## TEKS PILIHAN:
━━━━━━━━━━━━━━━━━━━━━━━━━━━━━━
Buruh Bergejolak
Hampir seluruh media massa, aksi masa buruh di beberapa kota besar menjadi berita yang hangat. Bahkan dari mulai 5 April 2006 sampai hari ini berita itu masih mewarnai lembaran media. Tentu aksi masa dilakukan tidak hanya diarahkan ke pemerintahan daerah, namun di kota metropolitan diarahkan ke Istana Presiden. Dan masa yang memadati areal itu tidah hanya dari buruh di sekitar Jabotabek, namun terdiri dari utusan daerah. Berbagai kecaman atas penguasa di lontarkan oleh para masa aksi buruh. Bahkan teriakan SBY mundur dari kursi kekuasaan menjadi tuntutan para aksi masa, bila tuntutan para buruh tak dikabulkan..Bahkan akibat kemarahan yang tak terkendali, beberapa buruh mengekpresikan amarahnya melalui pengrusakan beberapa sarana lalu lintas. Bahkan akibatnya 16 para demontran di tangkap oleh pihak kepolisian.
Ketika masa aksi buruh bergerak mendatangi istana wakil presiden, Yusuf Kalla sempat keluar dan mengundang perwakilan buruh untuk berdialog. Namun dari pertemuan itu seperti biasa tak ada sikap politik yang jelas di ungkapkan oleh wakil Presiden. Selain peryataan seremonial yang tidak substantif atas tuntutan para buruh.
━━━━━━━━━━━━━━━━━━━━━━━━━━━━━━
## YANG DIMINTA:
Mohon sebutkan jumlah demonstran yang ditangkap polisi menurut teks tentang aksi buruh di atas.

[Baris Hasil Ekstraksi]
━━━━━━━━━━━━━━━━━━━━━━━━━━━━━━
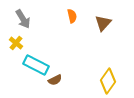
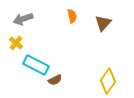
gray arrow: rotated 102 degrees clockwise
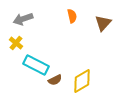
yellow diamond: moved 26 px left; rotated 25 degrees clockwise
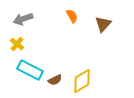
orange semicircle: rotated 16 degrees counterclockwise
brown triangle: moved 1 px down
yellow cross: moved 1 px right, 1 px down
cyan rectangle: moved 6 px left, 5 px down
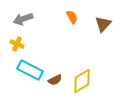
orange semicircle: moved 1 px down
yellow cross: rotated 16 degrees counterclockwise
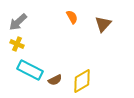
gray arrow: moved 5 px left, 3 px down; rotated 24 degrees counterclockwise
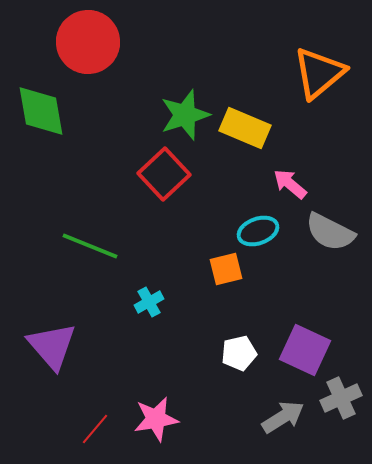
━━━━━━━━━━━━━━━━━━━━━━━━━━━━━━
## JAWABAN:
Sebanyak 16 demonstran ditangkap oleh pihak kepolisian.